> [Passage to read]
* * * * * * *
Better defenses against Adversarial Policies in Reinforcement Learning

Defending against adversarial policies in YouShallNotPass by running adversarial fine-tuning. Policies are trained in an alternating fashion: after training the adversary for t₁ steps, the victim is trained for t₂ steps, then the adversary is trained again for t₃ time-steps and so on. Training times t_i increase exponentially.

Bursts training: (left) training opponents ('normal' pre-trained, adversary trained from scratch, victim policy) in an alternating way (middle) 'burst' size (right) win rate

Bursts training: (left) mean reward for agents, (right) value loss for agents

In this repository:

YouShallNotPass environment is exported into rllib as a multiagent environment
Training in 'bursts' is implemented: victim or the adversary are trained against each other, the policy trained changes every t_i time-steps, and t_i increase exponentially
Victim is trained against multiple adversaries as well as the normal opponent ('population-based training')
Stable Baselines are connected to rllib to train by sampling with rllib and optimizing with Stable Baslines

Setup

Very simple: pull a Docker image

First, pull the image:

$ docker pull humancompatibleai/better-adversarial-defenses
To run tests (will ask for a MuJoCo license)

$ docker run -it humancompatibleai/better-adversarial-defenses
To run the terminal:

$ docker run -it humancompatibleai/better-adversarial-defenses /bin/bash

A bit harder: build a Docker image

Click to open

Install Docker and git
Clone the repository: $ git clone https://github.com/HumanCompatibleAI/better-adversarial-defenses.git
Build the Docker image: $ docker build -t ap_rllib better-adversarial-defenses
Run tests: $ docker container run -it ap_rllib
Run shell: $ docker container run -it ap_rllib /bin/bash

Hard: set up the environment manually

Click to open

Assuming Ubuntu Linux distribution or a compatible one.

Tested in Ubuntu 18.04.5 LTS and WSL. GPU is not required for the project.

Full installation can be found in Dockerfile.

Install miniconda
$ git clone --recursive https://github.com/HumanCompatibleAI/better-adversarial-defenses.git
Create environments from files adv-tf1.yml and adv-tf2.yml (tf1 is used for stable baselines, and tf2 is used for rllib):
- $ conda env create -f adv-tf1.yml
- $ conda env create -f adv-tf2.yml
Install MuJoCo 1.13. On headless setups, install Xvfb
Install MongoDB and create a database chai
Install gym_compete and aprl via setup.py (included into the repository as submodules):
- $ pip install -e multiagent-competition
- $ pip install -e pip install -e adversarial-policies
Having ray 0.8.6 installed, run $ python ray/python/ray/setup-dev.py to patch your ray installation
Install fonts for rendering: $ conda install -c conda-forge mscorefonts; mkdir ~/.fonts; cp $CONDA_PREFIX/fonts/*.ttf ~/.fonts; fc-cache -f -v
Install the project: $ pip install -e .

How to train

To test the setup with rllilb PPO trainer, run:

(adv-tf2) $ python -m ap_rllib.train --tune test
- The script will automatically log results to Sacred and Tune
- By-default, the script asks which configuration to run, but it can be set manually with the --tune argument.
* * * * * * *
> [Provided data]

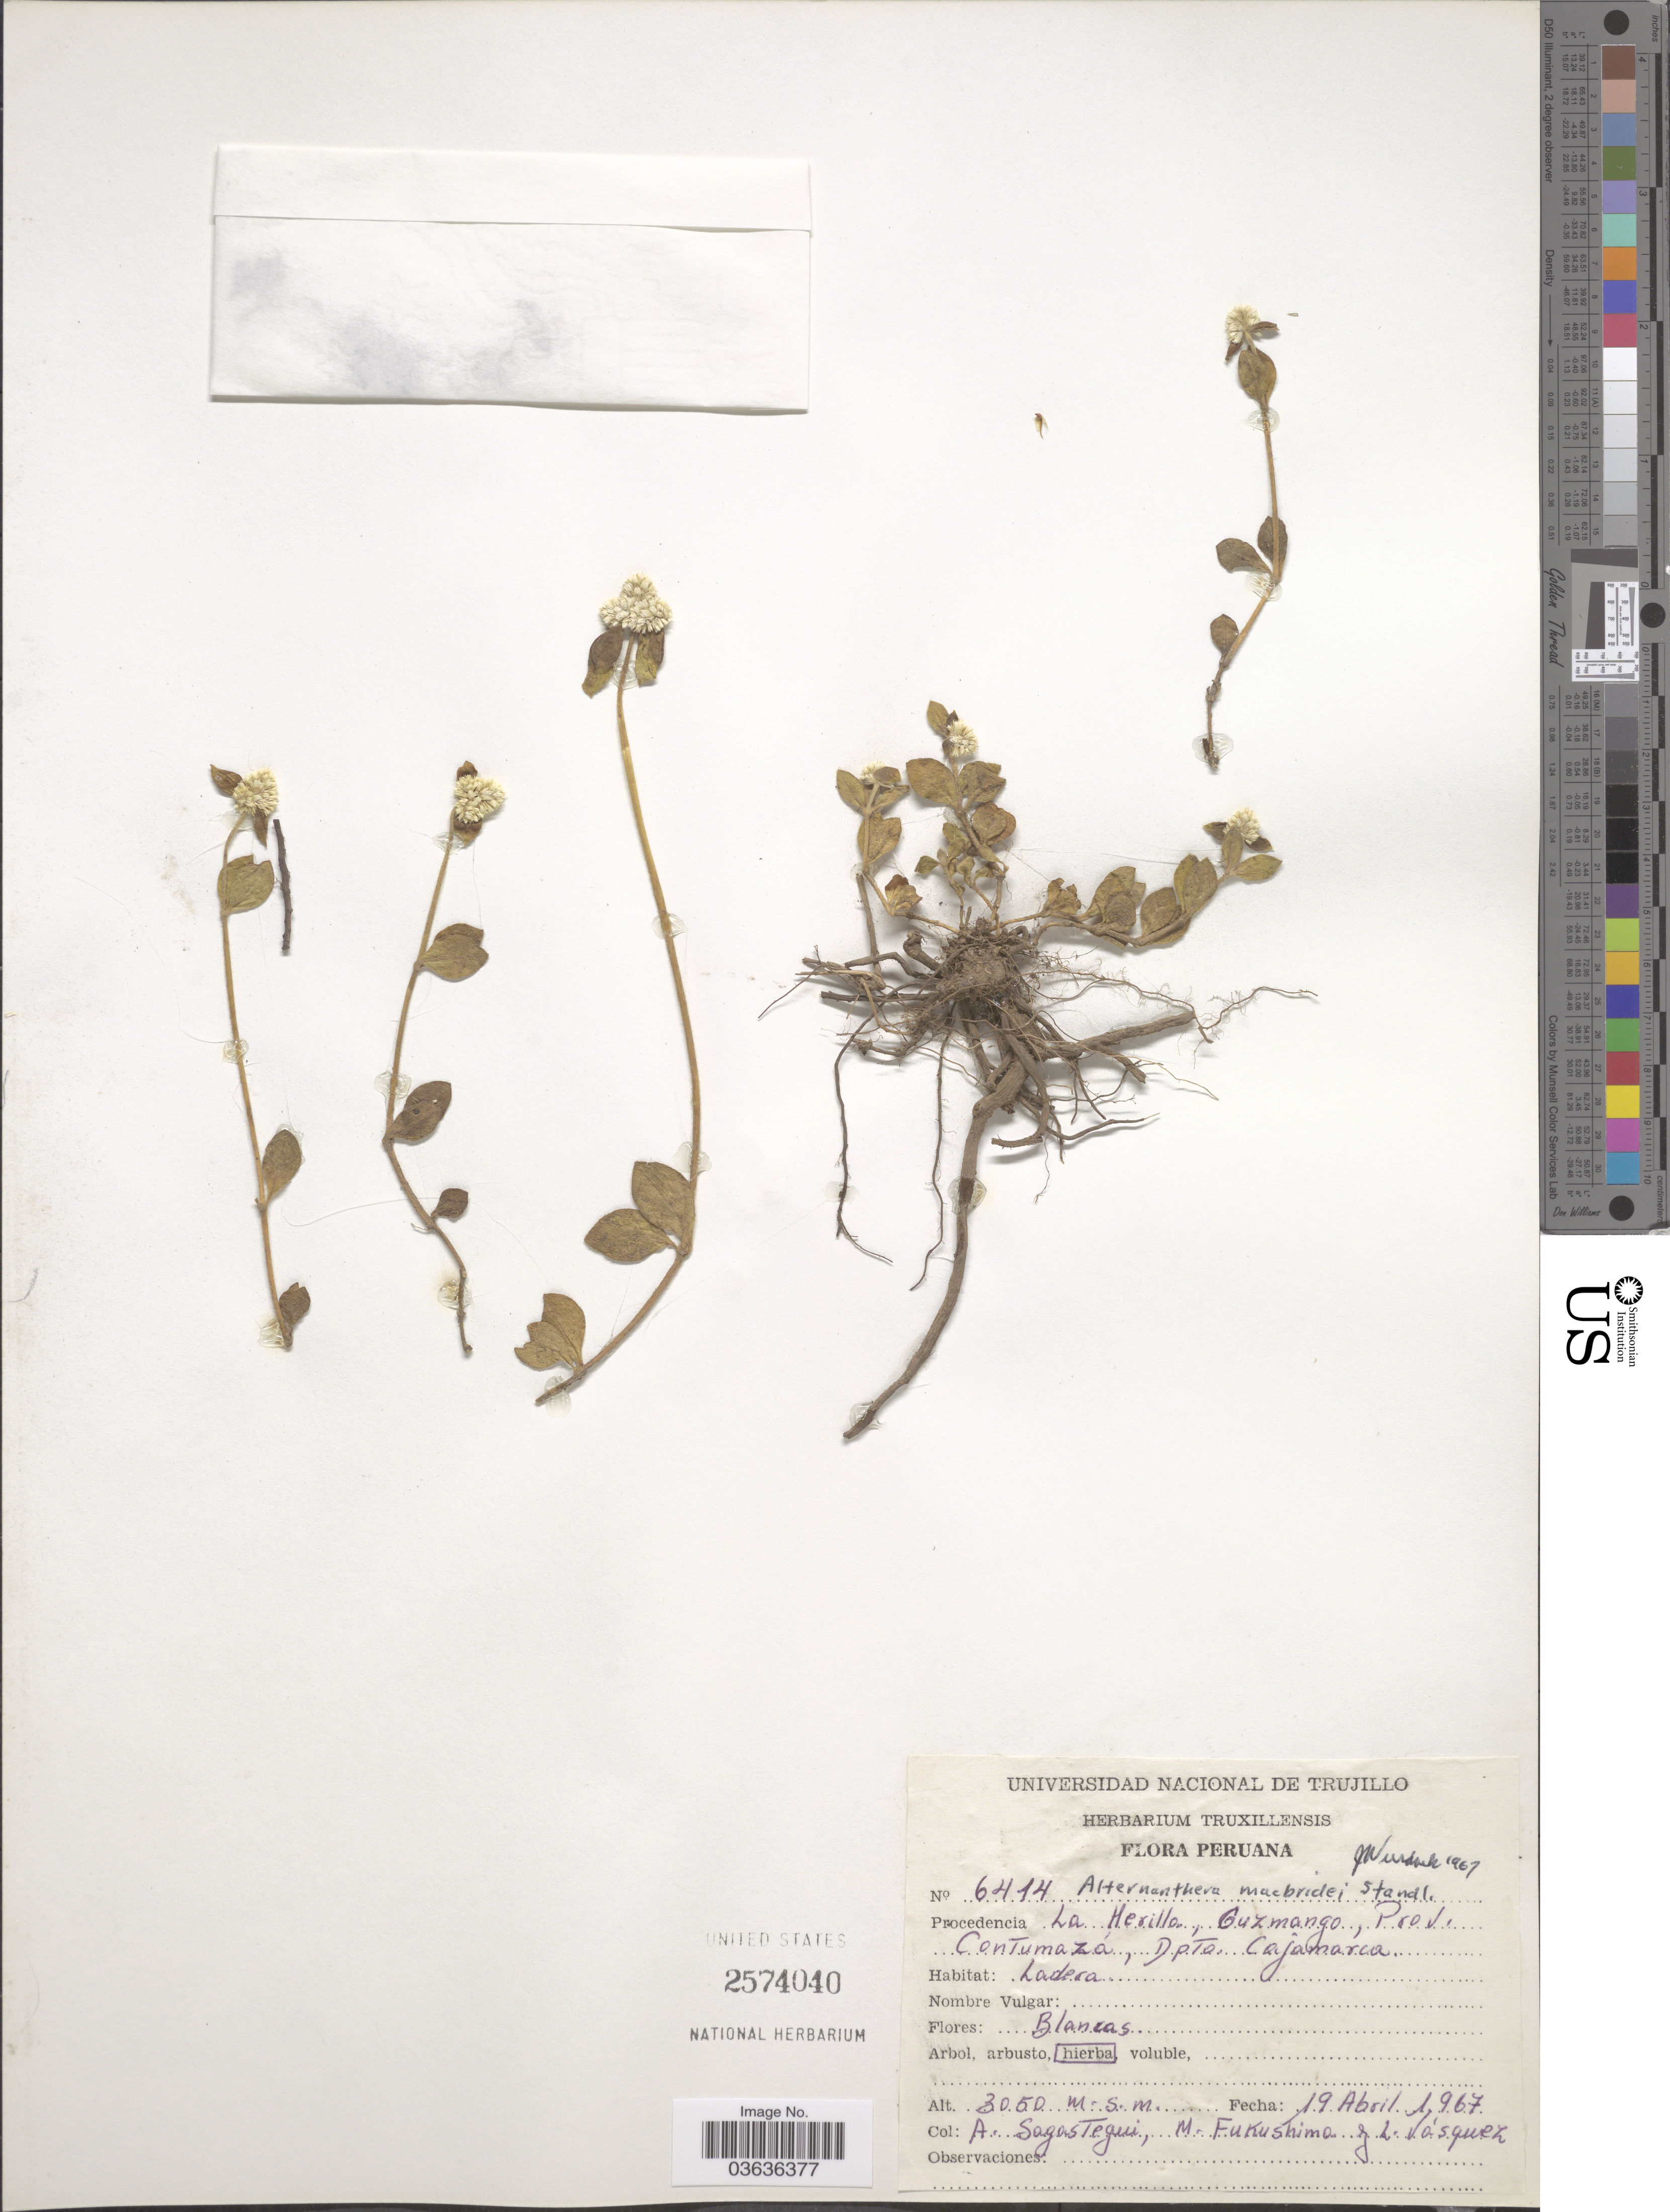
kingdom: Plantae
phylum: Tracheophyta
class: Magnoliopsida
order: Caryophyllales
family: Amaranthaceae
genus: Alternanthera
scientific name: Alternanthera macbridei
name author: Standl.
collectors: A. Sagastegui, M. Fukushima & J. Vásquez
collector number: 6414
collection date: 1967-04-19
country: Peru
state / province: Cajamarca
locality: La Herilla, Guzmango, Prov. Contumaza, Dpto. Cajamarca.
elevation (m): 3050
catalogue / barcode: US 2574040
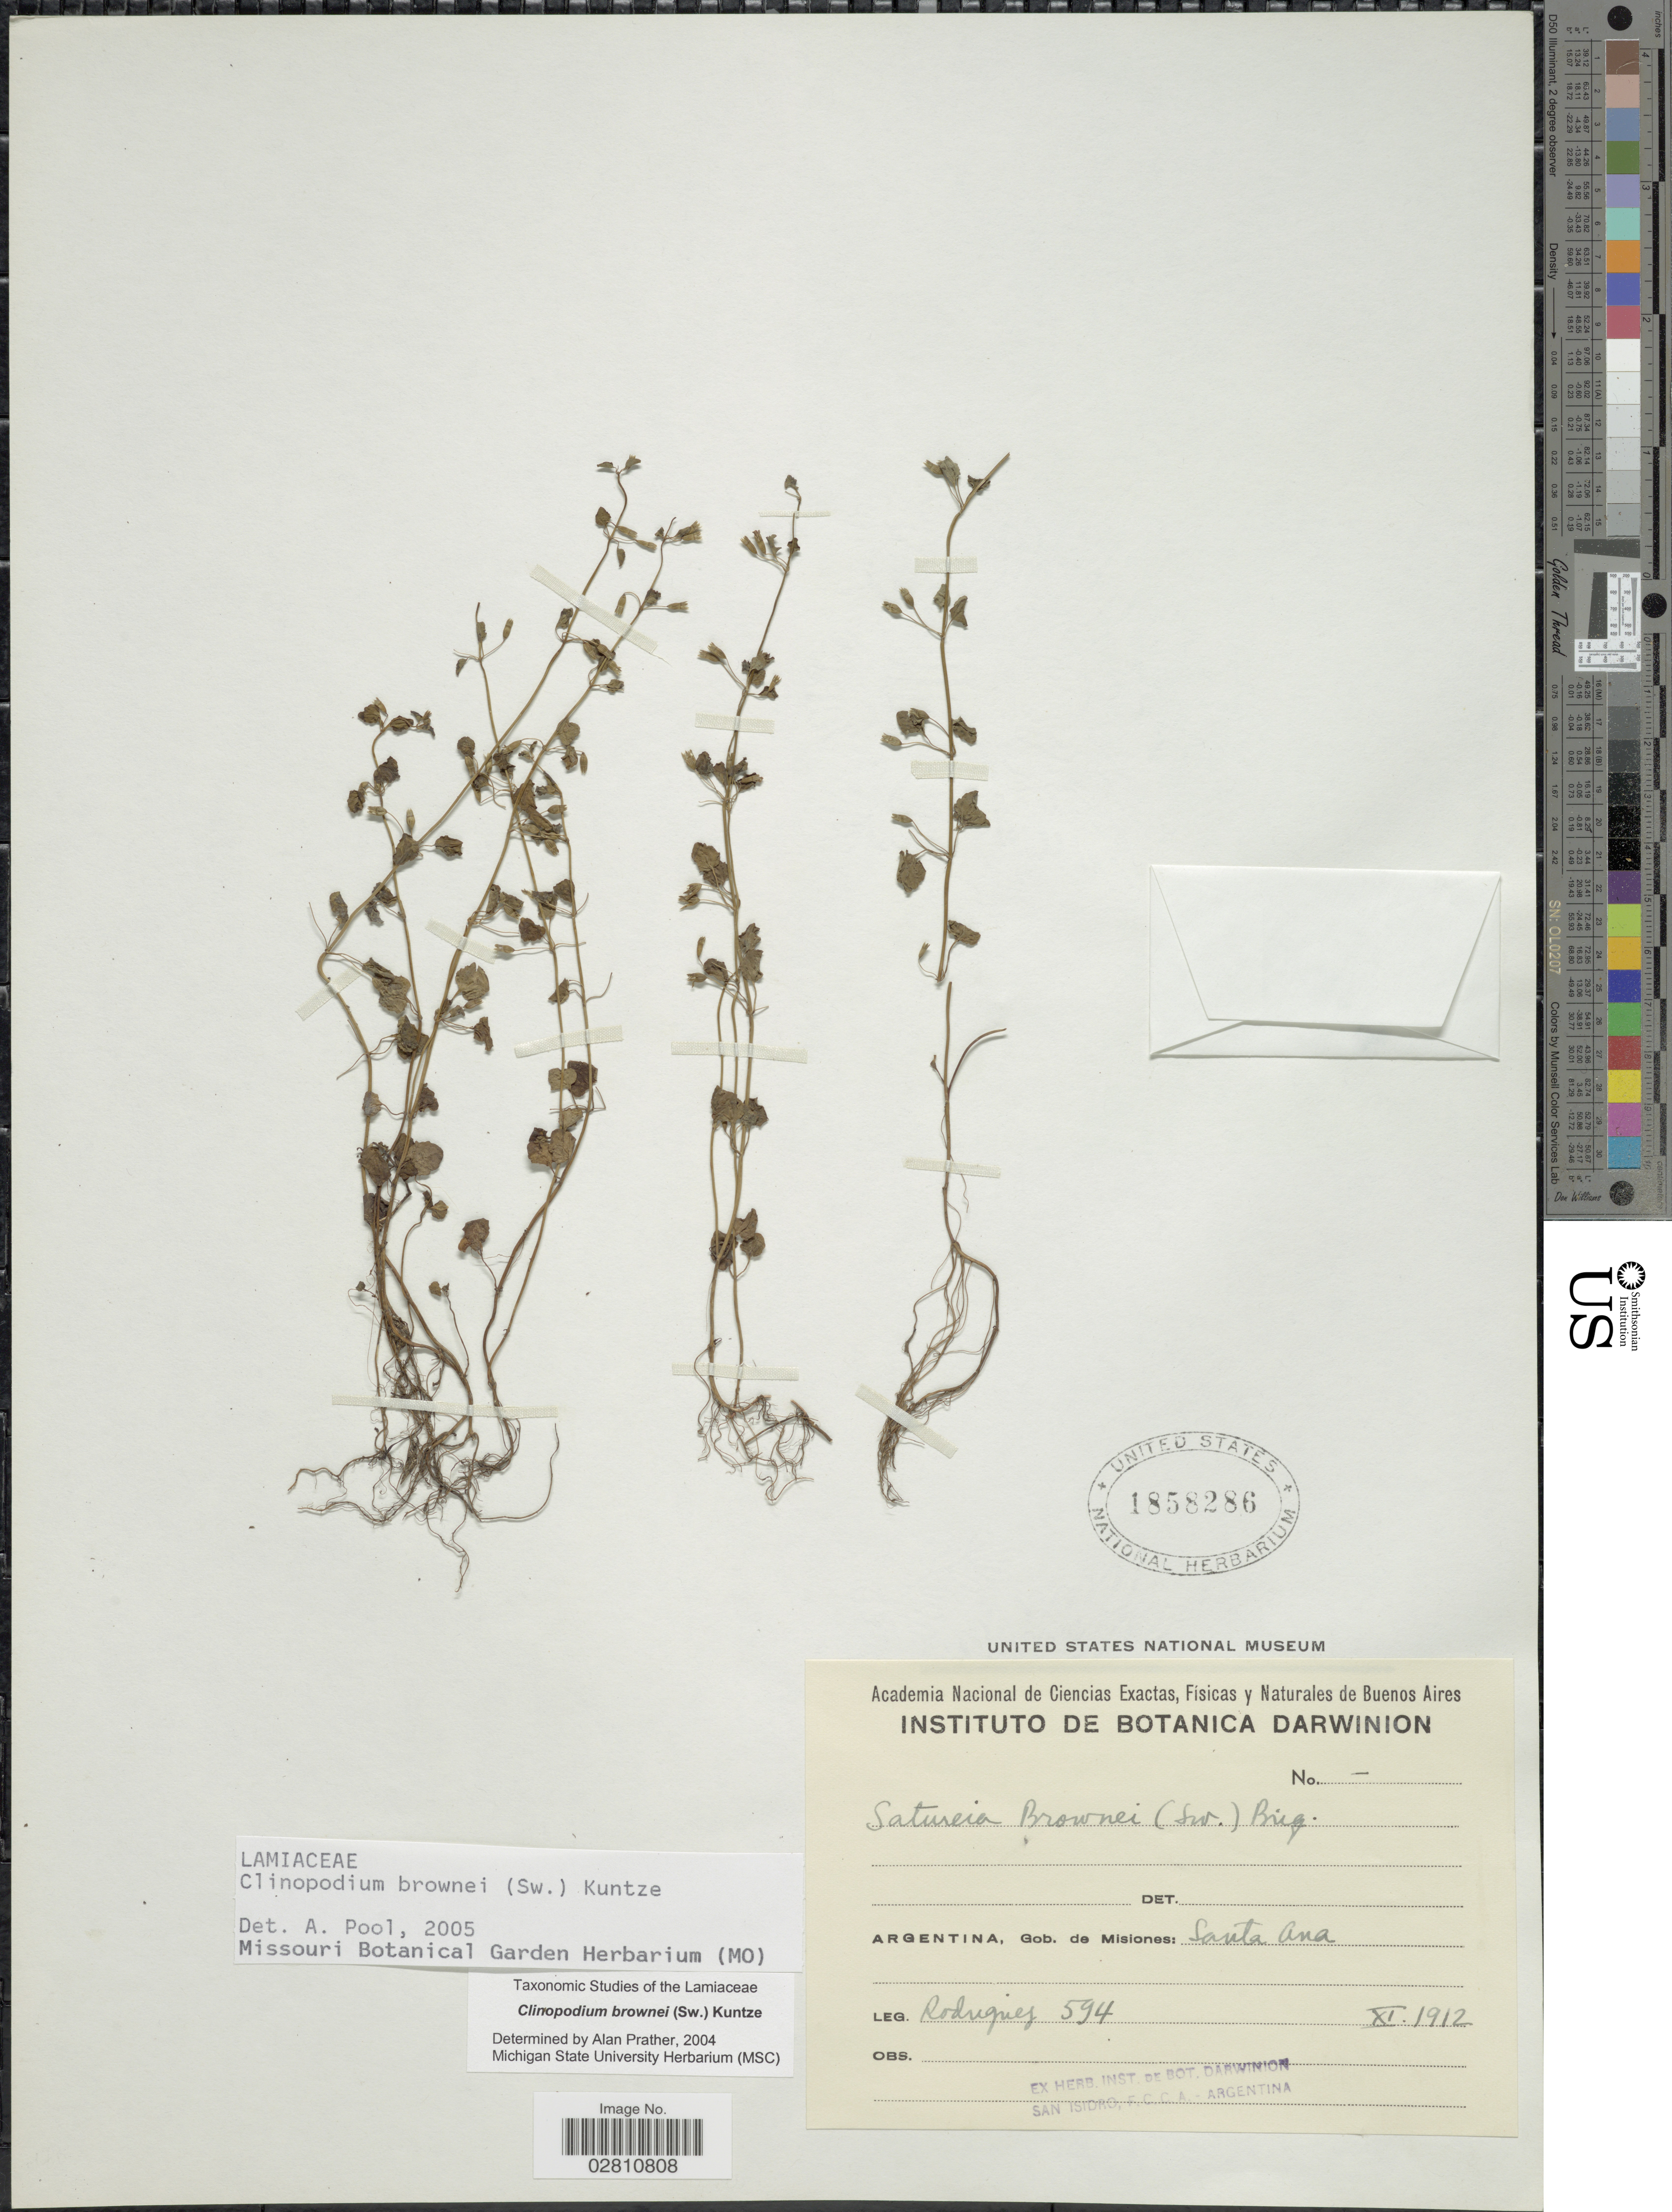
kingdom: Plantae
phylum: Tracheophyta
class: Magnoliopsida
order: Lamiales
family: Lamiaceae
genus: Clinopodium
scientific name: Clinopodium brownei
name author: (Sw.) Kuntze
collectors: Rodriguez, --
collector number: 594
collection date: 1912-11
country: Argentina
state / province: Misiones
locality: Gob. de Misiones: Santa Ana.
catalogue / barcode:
* * * * * * *
From the adversarial policies page above, set down word for word the part that opens with the words "Hard: set up" and closes with "found in Dockerfile.".

> [Finished task]
Hard: set up the environment manually

Click to open

Assuming Ubuntu Linux distribution or a compatible one.

Tested in Ubuntu 18.04.5 LTS and WSL. GPU is not required for the project.

Full installation can be found in Dockerfile.